Carenza di personale, faccia a faccia tra imprenditori e giovani

La giustificazione dei ragazzi: «D’estate stipendi bassi e ritmi serrati» Padovano: «Lavorare a 18 anni è anche un’opportunità per imparare»
MONTESILVANO. Carenza di personale qualificato nei ristoranti, nei bar, negli alberghi e negli stabilimenti balneari, soprattutto nella stagione estiva. La causa, si giustificano alcuni dei giovani lavoratori presenti ieri al Talent day, «sono i ritmi di lavoro stressanti e gli stipendi bassi».
Di fatto, sono circa mille le figure professionali che mancano nel Pescarese ed è per questo che la Fipe-Confcommercio Pescara, in collaborazione con l’Ebtu (Ente bilaterale turismo Abruzzo) ha organizzato il Talent day che si è svolto ieri mattina all’Hotel Adriatico di Montesilvano. Le richieste riguardano maggiormente cuochi, camerieri e operatori di sala, per un totale di circa mille addetti in provincia di Pescara. Per far fronte a questa richiesta, ieri mattina sono stati organizzati i colloqui a cui hanno partecipato gli studenti dell’istituto alberghiero De Cecco e dell’Istituto Mecenate, ma anche giovani in cerca di occupazione che hanno avuto così la possibilità di interfacciarsi con il mondo delle imprese: 25 tra albergatori, imprenditori balneari e ristoratori.
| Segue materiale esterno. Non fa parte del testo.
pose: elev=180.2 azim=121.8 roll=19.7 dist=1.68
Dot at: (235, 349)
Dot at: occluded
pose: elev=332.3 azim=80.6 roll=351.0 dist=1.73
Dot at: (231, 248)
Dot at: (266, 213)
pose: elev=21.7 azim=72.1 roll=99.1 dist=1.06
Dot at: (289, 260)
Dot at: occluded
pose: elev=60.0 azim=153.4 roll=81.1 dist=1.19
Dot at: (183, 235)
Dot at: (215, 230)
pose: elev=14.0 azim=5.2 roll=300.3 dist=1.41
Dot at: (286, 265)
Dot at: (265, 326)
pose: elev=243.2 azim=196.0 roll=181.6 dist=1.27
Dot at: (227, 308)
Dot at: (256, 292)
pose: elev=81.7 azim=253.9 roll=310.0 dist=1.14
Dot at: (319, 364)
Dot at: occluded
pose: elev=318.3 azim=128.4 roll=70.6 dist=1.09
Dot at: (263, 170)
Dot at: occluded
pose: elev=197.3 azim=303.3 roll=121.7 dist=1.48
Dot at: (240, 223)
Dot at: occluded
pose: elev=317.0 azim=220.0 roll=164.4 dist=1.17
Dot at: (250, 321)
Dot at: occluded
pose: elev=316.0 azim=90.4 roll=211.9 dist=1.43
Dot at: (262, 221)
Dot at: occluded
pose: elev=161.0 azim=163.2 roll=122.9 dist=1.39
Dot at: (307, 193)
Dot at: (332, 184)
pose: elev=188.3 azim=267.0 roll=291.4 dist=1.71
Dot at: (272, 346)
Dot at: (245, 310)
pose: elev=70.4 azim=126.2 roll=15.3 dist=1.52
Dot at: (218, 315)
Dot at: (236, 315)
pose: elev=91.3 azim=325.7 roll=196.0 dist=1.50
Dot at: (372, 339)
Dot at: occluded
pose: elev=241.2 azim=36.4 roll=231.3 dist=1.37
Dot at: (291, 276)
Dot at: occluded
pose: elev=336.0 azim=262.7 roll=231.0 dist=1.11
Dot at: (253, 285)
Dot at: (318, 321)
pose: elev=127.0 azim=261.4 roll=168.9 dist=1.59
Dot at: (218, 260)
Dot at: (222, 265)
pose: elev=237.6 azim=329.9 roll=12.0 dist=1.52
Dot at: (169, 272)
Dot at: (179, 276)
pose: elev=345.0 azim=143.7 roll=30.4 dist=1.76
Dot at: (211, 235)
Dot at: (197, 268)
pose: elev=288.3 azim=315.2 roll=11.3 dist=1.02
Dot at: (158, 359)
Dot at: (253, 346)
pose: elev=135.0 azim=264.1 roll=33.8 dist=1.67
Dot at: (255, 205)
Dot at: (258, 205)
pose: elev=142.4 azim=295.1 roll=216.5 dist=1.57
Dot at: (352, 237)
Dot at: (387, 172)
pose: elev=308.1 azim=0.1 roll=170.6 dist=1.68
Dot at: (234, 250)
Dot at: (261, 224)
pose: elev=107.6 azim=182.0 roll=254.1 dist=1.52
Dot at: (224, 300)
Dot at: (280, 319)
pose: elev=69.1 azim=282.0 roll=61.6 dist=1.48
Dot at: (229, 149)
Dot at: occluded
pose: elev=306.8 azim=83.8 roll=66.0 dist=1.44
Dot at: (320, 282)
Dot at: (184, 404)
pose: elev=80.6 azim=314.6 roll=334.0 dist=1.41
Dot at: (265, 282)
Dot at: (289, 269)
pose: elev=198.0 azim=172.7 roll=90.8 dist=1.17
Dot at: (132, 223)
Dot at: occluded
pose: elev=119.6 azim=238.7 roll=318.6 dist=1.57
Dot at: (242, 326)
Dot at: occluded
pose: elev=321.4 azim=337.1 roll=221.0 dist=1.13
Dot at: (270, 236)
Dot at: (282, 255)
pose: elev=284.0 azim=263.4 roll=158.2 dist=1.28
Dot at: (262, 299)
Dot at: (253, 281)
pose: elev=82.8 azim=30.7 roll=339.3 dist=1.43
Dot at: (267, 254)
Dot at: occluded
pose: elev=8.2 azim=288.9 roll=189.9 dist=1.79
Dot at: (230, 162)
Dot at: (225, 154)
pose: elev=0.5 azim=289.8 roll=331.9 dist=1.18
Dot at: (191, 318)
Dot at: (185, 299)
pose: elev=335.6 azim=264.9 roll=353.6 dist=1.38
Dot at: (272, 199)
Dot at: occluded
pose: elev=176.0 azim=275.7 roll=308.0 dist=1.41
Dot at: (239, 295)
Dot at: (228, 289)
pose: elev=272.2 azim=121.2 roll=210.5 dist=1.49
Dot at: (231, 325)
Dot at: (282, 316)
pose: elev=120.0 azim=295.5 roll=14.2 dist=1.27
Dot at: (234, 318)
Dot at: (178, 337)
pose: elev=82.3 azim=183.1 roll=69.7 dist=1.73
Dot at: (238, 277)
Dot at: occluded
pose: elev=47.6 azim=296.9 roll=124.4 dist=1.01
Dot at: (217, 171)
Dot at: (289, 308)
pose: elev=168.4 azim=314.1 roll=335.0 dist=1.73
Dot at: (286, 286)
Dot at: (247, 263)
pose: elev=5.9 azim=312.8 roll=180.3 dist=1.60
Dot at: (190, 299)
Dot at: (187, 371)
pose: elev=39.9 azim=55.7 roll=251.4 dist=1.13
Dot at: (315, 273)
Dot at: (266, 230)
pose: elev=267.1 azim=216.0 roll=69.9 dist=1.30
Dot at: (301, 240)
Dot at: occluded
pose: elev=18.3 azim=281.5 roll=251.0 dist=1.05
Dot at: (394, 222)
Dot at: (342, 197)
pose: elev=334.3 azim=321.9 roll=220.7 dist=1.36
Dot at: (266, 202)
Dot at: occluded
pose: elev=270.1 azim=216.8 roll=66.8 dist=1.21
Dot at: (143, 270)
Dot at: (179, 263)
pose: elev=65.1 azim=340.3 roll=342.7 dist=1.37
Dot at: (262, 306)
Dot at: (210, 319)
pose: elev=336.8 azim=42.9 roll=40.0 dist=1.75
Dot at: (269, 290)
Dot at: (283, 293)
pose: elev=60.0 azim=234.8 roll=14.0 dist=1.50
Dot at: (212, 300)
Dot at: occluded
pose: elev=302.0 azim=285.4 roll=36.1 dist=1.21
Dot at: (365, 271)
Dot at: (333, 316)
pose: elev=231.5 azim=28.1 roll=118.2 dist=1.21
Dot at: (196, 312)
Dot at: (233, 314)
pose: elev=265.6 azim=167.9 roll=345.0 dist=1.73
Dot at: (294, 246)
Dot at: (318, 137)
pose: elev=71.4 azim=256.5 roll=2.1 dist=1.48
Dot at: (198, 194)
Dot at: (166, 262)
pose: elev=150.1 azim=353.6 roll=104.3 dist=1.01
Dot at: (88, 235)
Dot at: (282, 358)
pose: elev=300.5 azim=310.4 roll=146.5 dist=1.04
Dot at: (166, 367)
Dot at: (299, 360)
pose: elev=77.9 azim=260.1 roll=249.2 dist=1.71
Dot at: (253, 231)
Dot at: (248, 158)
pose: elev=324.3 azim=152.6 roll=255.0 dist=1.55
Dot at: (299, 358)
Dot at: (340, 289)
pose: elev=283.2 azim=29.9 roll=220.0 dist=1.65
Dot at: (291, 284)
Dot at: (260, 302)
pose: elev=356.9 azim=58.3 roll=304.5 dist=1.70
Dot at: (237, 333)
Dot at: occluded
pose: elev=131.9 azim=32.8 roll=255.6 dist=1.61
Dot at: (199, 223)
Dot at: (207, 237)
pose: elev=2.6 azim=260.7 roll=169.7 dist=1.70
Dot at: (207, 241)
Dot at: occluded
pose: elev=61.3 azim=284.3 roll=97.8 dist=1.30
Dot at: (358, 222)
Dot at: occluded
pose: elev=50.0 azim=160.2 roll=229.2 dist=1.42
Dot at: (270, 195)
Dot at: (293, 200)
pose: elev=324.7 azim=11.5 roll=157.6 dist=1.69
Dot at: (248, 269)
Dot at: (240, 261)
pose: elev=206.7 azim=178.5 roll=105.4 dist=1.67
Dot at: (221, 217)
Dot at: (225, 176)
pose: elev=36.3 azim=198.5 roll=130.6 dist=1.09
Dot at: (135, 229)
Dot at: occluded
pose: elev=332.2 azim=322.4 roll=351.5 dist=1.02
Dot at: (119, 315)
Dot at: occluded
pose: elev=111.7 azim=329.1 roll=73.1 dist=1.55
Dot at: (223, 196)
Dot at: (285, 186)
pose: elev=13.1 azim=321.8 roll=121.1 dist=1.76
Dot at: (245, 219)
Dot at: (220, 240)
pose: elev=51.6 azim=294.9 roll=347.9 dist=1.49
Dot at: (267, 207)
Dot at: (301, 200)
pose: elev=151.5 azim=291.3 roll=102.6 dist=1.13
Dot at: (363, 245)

«Un primo scambio di idee e informazioni per avvicinare domanda e offerta, nel momento in cui c’è molta carenza della prima», precisa Gabriele Armenti, dell’associazione Ristoranti Fipe-Confcommercio. «Bisogna capire il perché e trovare una soluzione. È vero che si tratta di lavori faticosi, ma se dietro ci sono la passione e la voglia di imparare, possono regalare tante soddisfazioni. Hanno inoltre un risvolto emozionale, perché sia nell’ambito culinario che in quello più strettamente turistico si parla di territorio, di cultura, di tradizioni e di storia. Siamo anche dei baluardi della sicurezza, perché l’insegna accesa in un paese rassicura la comunità». E sulla questione stipendi, almeno per quanto riguarda il settore della ristorazione, Armenti rassicura: «Sono adeguati ai contratti nazionali del lavoro. Tra l’altro, dal 2023, abbiamo capito che la nostra deve essere una struttura aziendale a tutti gli effetti. I dati confermano questo aspetto, visto che abbiamo ormai raggiunto i numeri del pre Covid con contratti full time e a tempo indeterminato. Garantita, inoltre, la quota rosa in sala e in cucina».
Maggiori criticità si incontrano per i lavori stagionali, così come sottolinea l’albergatrice Maria Tabilio: «Dopo il Covid sono aumentate le difficoltà nel reclutamento di personale qualificato nelle nostre strutture ricettive. I dipendenti, durante la pandemia, non hanno potuto svolgere questo mestiere e così molti di loro hanno preso altre strade per necessità. Giornate come queste vanno organizzate ogni mese».
Ripetere il Talent day, per il presidente di Confcommercio Pescara, Riccardo Padovano, è il prossimo obiettivo. «L’incontro tra gli studenti e gli imprenditori è fondamentale per la formazione», dice. Un ragazzo di 17, 18 anni che comincia a entrare nel mondo del lavoro nel settore dell’accoglienza non raggiunge solo un risultato economico, ma arricchisce il proprio bagaglio di conoscenze, utili ai fini del mestiere da intraprendere. Uno scambio che serve anche agli imprenditori. Ogni impresa riesce a intercettare almeno dieci giovani appassionati sui quali investire, ma anche lavoratori esperti in cerca di nuova occupazione».
Ieri mattina si è svolta anche la tavola rotonda sul tema “Il futuro del lavoro nel mondo Ho.Re.Ca.”. Tra i presenti, anche il sindaco di Montesilvano e presidente della Provincia Ottavio De Martinis, il presidente dell’Ebtu Abruzzo Davide Frigelli, la presidente di Federalberghi Pescara Daniela Renisi, il presidente di Federalberghi Abruzzo Giammarco Giovannelli.